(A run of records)
□ □ □
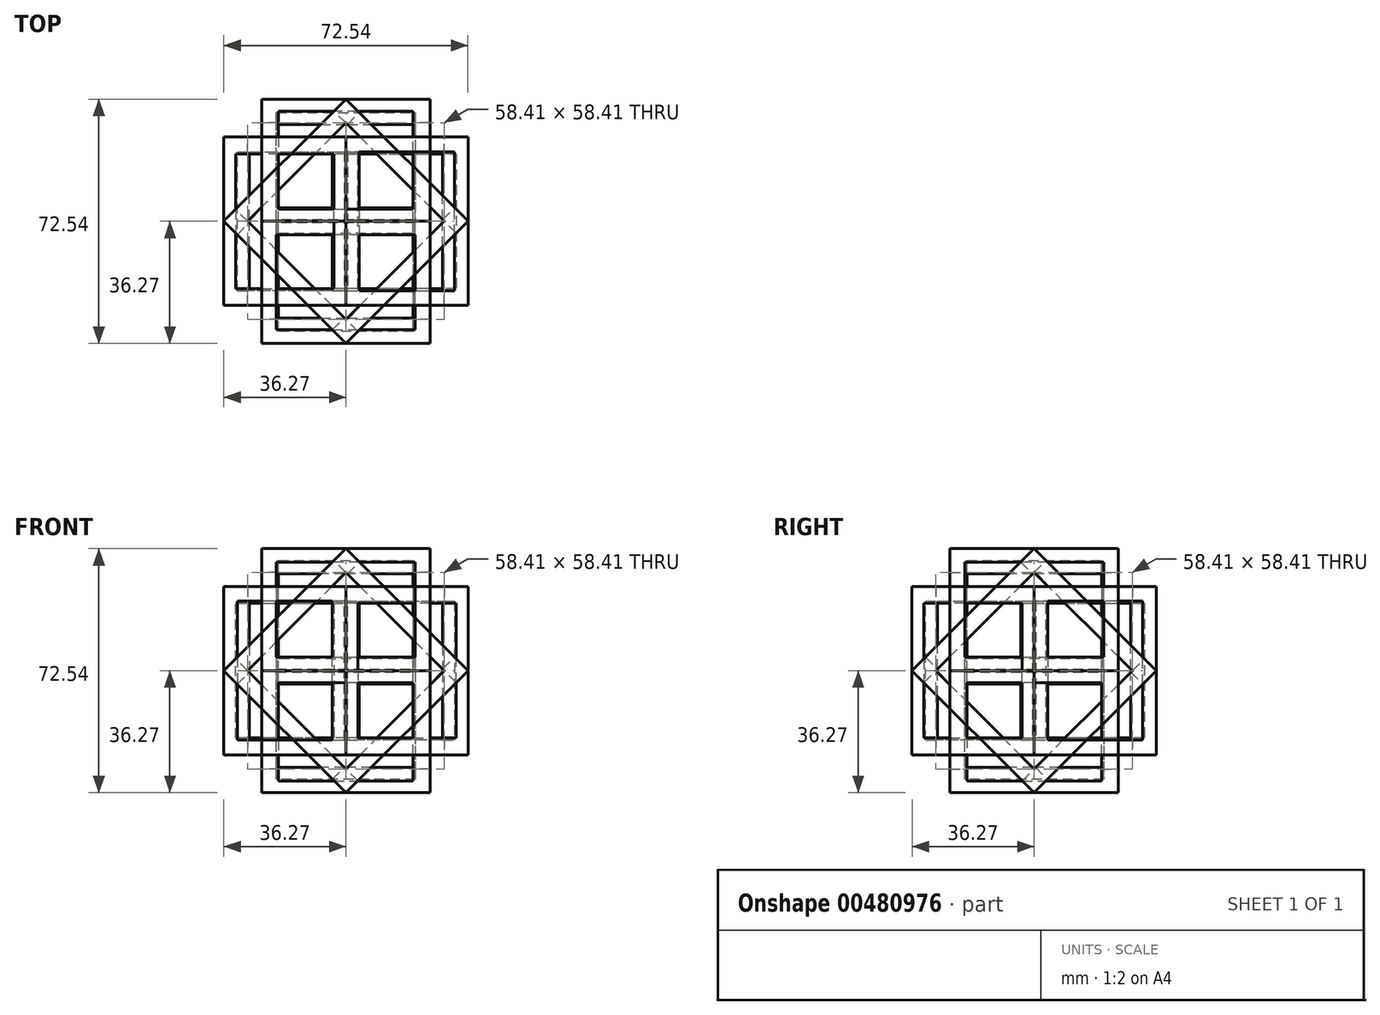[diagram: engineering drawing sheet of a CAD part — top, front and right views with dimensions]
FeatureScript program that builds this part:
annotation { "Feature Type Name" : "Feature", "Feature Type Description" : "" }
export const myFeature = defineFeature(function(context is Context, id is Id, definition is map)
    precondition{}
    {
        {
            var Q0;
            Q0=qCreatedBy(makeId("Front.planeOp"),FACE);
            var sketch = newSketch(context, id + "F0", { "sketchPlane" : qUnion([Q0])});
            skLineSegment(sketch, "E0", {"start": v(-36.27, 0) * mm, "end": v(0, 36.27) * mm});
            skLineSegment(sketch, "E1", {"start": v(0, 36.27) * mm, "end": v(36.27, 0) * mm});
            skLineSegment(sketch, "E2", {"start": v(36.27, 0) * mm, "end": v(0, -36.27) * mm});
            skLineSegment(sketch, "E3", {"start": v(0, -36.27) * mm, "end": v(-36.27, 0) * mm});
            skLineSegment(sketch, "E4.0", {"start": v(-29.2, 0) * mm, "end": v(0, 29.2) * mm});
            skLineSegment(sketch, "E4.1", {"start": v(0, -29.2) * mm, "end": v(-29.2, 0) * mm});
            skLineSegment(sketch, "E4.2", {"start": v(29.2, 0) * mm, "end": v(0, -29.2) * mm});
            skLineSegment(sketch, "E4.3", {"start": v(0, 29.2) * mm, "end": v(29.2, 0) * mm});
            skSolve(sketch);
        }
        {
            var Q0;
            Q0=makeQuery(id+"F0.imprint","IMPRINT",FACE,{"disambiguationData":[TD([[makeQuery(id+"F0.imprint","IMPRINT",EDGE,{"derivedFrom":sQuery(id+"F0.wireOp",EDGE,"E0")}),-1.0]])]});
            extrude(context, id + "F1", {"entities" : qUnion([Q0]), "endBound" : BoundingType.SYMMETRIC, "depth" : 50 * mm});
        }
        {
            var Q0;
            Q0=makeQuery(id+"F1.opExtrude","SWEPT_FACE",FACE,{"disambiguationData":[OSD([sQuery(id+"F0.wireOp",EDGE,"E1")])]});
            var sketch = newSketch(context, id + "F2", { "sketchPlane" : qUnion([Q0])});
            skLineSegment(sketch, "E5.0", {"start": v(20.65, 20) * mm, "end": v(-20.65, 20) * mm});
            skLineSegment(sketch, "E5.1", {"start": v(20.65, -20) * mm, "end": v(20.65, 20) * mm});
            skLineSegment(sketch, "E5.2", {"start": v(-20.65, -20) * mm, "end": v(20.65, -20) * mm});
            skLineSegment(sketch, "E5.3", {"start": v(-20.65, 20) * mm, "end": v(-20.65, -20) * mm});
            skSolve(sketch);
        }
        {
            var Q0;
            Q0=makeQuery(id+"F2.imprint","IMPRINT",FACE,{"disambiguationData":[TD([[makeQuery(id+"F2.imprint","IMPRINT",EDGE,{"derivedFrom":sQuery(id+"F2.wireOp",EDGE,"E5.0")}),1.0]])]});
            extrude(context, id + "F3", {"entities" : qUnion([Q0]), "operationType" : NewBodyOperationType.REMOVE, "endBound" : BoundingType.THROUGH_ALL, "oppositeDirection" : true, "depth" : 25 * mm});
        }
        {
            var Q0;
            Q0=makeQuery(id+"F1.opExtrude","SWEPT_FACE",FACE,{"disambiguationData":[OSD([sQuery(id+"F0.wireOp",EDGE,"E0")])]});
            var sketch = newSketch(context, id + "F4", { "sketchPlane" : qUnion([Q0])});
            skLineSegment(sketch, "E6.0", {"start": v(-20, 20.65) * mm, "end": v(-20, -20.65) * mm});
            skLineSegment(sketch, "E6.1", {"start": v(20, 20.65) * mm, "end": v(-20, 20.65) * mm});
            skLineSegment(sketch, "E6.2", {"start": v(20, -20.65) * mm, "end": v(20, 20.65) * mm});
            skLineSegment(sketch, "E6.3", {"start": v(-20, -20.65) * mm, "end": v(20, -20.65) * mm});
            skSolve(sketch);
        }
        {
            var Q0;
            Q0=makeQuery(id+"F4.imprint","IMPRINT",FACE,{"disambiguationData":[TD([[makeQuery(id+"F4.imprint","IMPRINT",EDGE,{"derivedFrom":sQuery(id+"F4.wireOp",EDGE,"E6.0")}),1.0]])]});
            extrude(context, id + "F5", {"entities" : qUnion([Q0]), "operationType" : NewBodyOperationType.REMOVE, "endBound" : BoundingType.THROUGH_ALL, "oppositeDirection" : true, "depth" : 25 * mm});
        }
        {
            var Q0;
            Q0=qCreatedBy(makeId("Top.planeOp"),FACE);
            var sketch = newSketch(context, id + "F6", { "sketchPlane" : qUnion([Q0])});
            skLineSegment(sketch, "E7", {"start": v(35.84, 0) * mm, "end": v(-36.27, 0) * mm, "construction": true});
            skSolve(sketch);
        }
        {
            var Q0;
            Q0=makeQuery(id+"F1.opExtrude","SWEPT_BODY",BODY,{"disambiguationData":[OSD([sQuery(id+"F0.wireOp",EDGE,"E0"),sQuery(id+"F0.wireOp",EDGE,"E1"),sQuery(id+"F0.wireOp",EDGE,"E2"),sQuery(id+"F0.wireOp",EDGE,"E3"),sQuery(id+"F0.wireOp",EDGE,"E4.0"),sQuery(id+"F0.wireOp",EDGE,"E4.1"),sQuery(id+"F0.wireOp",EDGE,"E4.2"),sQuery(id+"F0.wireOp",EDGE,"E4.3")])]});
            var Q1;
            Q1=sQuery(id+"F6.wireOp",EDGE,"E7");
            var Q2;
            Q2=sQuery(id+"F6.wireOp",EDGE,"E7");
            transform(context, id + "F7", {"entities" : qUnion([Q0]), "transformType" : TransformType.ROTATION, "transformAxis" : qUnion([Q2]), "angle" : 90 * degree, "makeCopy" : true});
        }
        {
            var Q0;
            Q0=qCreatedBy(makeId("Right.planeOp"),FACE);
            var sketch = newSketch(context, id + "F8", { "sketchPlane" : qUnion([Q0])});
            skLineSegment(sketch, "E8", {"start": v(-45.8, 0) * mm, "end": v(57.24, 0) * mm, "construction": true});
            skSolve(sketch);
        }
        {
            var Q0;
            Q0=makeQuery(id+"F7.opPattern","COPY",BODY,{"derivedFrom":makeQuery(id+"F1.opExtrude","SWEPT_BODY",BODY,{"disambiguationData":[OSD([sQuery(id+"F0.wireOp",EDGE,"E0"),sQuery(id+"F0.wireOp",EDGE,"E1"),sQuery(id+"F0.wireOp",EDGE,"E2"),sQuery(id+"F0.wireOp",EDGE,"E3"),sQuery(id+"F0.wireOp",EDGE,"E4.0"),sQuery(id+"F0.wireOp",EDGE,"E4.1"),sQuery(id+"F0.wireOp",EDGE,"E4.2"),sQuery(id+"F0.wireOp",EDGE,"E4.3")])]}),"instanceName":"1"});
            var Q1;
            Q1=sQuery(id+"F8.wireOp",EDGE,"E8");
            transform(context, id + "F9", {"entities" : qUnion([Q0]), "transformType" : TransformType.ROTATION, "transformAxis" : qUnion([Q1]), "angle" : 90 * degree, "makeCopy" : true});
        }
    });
□ □ □
_Aim_: Output every line of the items above exactly as they stand, leaving out the pictures.

_Task result_:
[diagram: engineering drawing sheet of a CAD part — top, front and right views with dimensions]
FeatureScript program that builds this part:
annotation { "Feature Type Name" : "Feature", "Feature Type Description" : "" }
export const myFeature = defineFeature(function(context is Context, id is Id, definition is map)
    precondition{}
    {
        {
            var Q0;
            Q0=qCreatedBy(makeId("Front.planeOp"),FACE);
            var sketch = newSketch(context, id + "F0", { "sketchPlane" : qUnion([Q0])});
            skLineSegment(sketch, "E0", {"start": v(-36.27, 0) * mm, "end": v(0, 36.27) * mm});
            skLineSegment(sketch, "E1", {"start": v(0, 36.27) * mm, "end": v(36.27, 0) * mm});
            skLineSegment(sketch, "E2", {"start": v(36.27, 0) * mm, "end": v(0, -36.27) * mm});
            skLineSegment(sketch, "E3", {"start": v(0, -36.27) * mm, "end": v(-36.27, 0) * mm});
            skLineSegment(sketch, "E4.0", {"start": v(-29.2, 0) * mm, "end": v(0, 29.2) * mm});
            skLineSegment(sketch, "E4.1", {"start": v(0, -29.2) * mm, "end": v(-29.2, 0) * mm});
            skLineSegment(sketch, "E4.2", {"start": v(29.2, 0) * mm, "end": v(0, -29.2) * mm});
            skLineSegment(sketch, "E4.3", {"start": v(0, 29.2) * mm, "end": v(29.2, 0) * mm});
            skSolve(sketch);
        }
        {
            var Q0;
            Q0=makeQuery(id+"F0.imprint","IMPRINT",FACE,{"disambiguationData":[TD([[makeQuery(id+"F0.imprint","IMPRINT",EDGE,{"derivedFrom":sQuery(id+"F0.wireOp",EDGE,"E0")}),-1.0]])]});
            extrude(context, id + "F1", {"entities" : qUnion([Q0]), "endBound" : BoundingType.SYMMETRIC, "depth" : 50 * mm});
        }
        {
            var Q0;
            Q0=makeQuery(id+"F1.opExtrude","SWEPT_FACE",FACE,{"disambiguationData":[OSD([sQuery(id+"F0.wireOp",EDGE,"E1")])]});
            var sketch = newSketch(context, id + "F2", { "sketchPlane" : qUnion([Q0])});
            skLineSegment(sketch, "E5.0", {"start": v(20.65, 20) * mm, "end": v(-20.65, 20) * mm});
            skLineSegment(sketch, "E5.1", {"start": v(20.65, -20) * mm, "end": v(20.65, 20) * mm});
            skLineSegment(sketch, "E5.2", {"start": v(-20.65, -20) * mm, "end": v(20.65, -20) * mm});
            skLineSegment(sketch, "E5.3", {"start": v(-20.65, 20) * mm, "end": v(-20.65, -20) * mm});
            skSolve(sketch);
        }
        {
            var Q0;
            Q0=makeQuery(id+"F2.imprint","IMPRINT",FACE,{"disambiguationData":[TD([[makeQuery(id+"F2.imprint","IMPRINT",EDGE,{"derivedFrom":sQuery(id+"F2.wireOp",EDGE,"E5.0")}),1.0]])]});
            extrude(context, id + "F3", {"entities" : qUnion([Q0]), "operationType" : NewBodyOperationType.REMOVE, "endBound" : BoundingType.THROUGH_ALL, "oppositeDirection" : true, "depth" : 25 * mm});
        }
        {
            var Q0;
            Q0=makeQuery(id+"F1.opExtrude","SWEPT_FACE",FACE,{"disambiguationData":[OSD([sQuery(id+"F0.wireOp",EDGE,"E0")])]});
            var sketch = newSketch(context, id + "F4", { "sketchPlane" : qUnion([Q0])});
            skLineSegment(sketch, "E6.0", {"start": v(-20, 20.65) * mm, "end": v(-20, -20.65) * mm});
            skLineSegment(sketch, "E6.1", {"start": v(20, 20.65) * mm, "end": v(-20, 20.65) * mm});
            skLineSegment(sketch, "E6.2", {"start": v(20, -20.65) * mm, "end": v(20, 20.65) * mm});
            skLineSegment(sketch, "E6.3", {"start": v(-20, -20.65) * mm, "end": v(20, -20.65) * mm});
            skSolve(sketch);
        }
        {
            var Q0;
            Q0=makeQuery(id+"F4.imprint","IMPRINT",FACE,{"disambiguationData":[TD([[makeQuery(id+"F4.imprint","IMPRINT",EDGE,{"derivedFrom":sQuery(id+"F4.wireOp",EDGE,"E6.0")}),1.0]])]});
            extrude(context, id + "F5", {"entities" : qUnion([Q0]), "operationType" : NewBodyOperationType.REMOVE, "endBound" : BoundingType.THROUGH_ALL, "oppositeDirection" : true, "depth" : 25 * mm});
        }
        {
            var Q0;
            Q0=qCreatedBy(makeId("Top.planeOp"),FACE);
            var sketch = newSketch(context, id + "F6", { "sketchPlane" : qUnion([Q0])});
            skLineSegment(sketch, "E7", {"start": v(35.84, 0) * mm, "end": v(-36.27, 0) * mm, "construction": true});
            skSolve(sketch);
        }
        {
            var Q0;
            Q0=makeQuery(id+"F1.opExtrude","SWEPT_BODY",BODY,{"disambiguationData":[OSD([sQuery(id+"F0.wireOp",EDGE,"E0"),sQuery(id+"F0.wireOp",EDGE,"E1"),sQuery(id+"F0.wireOp",EDGE,"E2"),sQuery(id+"F0.wireOp",EDGE,"E3"),sQuery(id+"F0.wireOp",EDGE,"E4.0"),sQuery(id+"F0.wireOp",EDGE,"E4.1"),sQuery(id+"F0.wireOp",EDGE,"E4.2"),sQuery(id+"F0.wireOp",EDGE,"E4.3")])]});
            var Q1;
            Q1=sQuery(id+"F6.wireOp",EDGE,"E7");
            var Q2;
            Q2=sQuery(id+"F6.wireOp",EDGE,"E7");
            transform(context, id + "F7", {"entities" : qUnion([Q0]), "transformType" : TransformType.ROTATION, "transformAxis" : qUnion([Q2]), "angle" : 90 * degree, "makeCopy" : true});
        }
        {
            var Q0;
            Q0=qCreatedBy(makeId("Right.planeOp"),FACE);
            var sketch = newSketch(context, id + "F8", { "sketchPlane" : qUnion([Q0])});
            skLineSegment(sketch, "E8", {"start": v(-45.8, 0) * mm, "end": v(57.24, 0) * mm, "construction": true});
            skSolve(sketch);
        }
        {
            var Q0;
            Q0=makeQuery(id+"F7.opPattern","COPY",BODY,{"derivedFrom":makeQuery(id+"F1.opExtrude","SWEPT_BODY",BODY,{"disambiguationData":[OSD([sQuery(id+"F0.wireOp",EDGE,"E0"),sQuery(id+"F0.wireOp",EDGE,"E1"),sQuery(id+"F0.wireOp",EDGE,"E2"),sQuery(id+"F0.wireOp",EDGE,"E3"),sQuery(id+"F0.wireOp",EDGE,"E4.0"),sQuery(id+"F0.wireOp",EDGE,"E4.1"),sQuery(id+"F0.wireOp",EDGE,"E4.2"),sQuery(id+"F0.wireOp",EDGE,"E4.3")])]}),"instanceName":"1"});
            var Q1;
            Q1=sQuery(id+"F8.wireOp",EDGE,"E8");
            transform(context, id + "F9", {"entities" : qUnion([Q0]), "transformType" : TransformType.ROTATION, "transformAxis" : qUnion([Q1]), "angle" : 90 * degree, "makeCopy" : true});
        }
    });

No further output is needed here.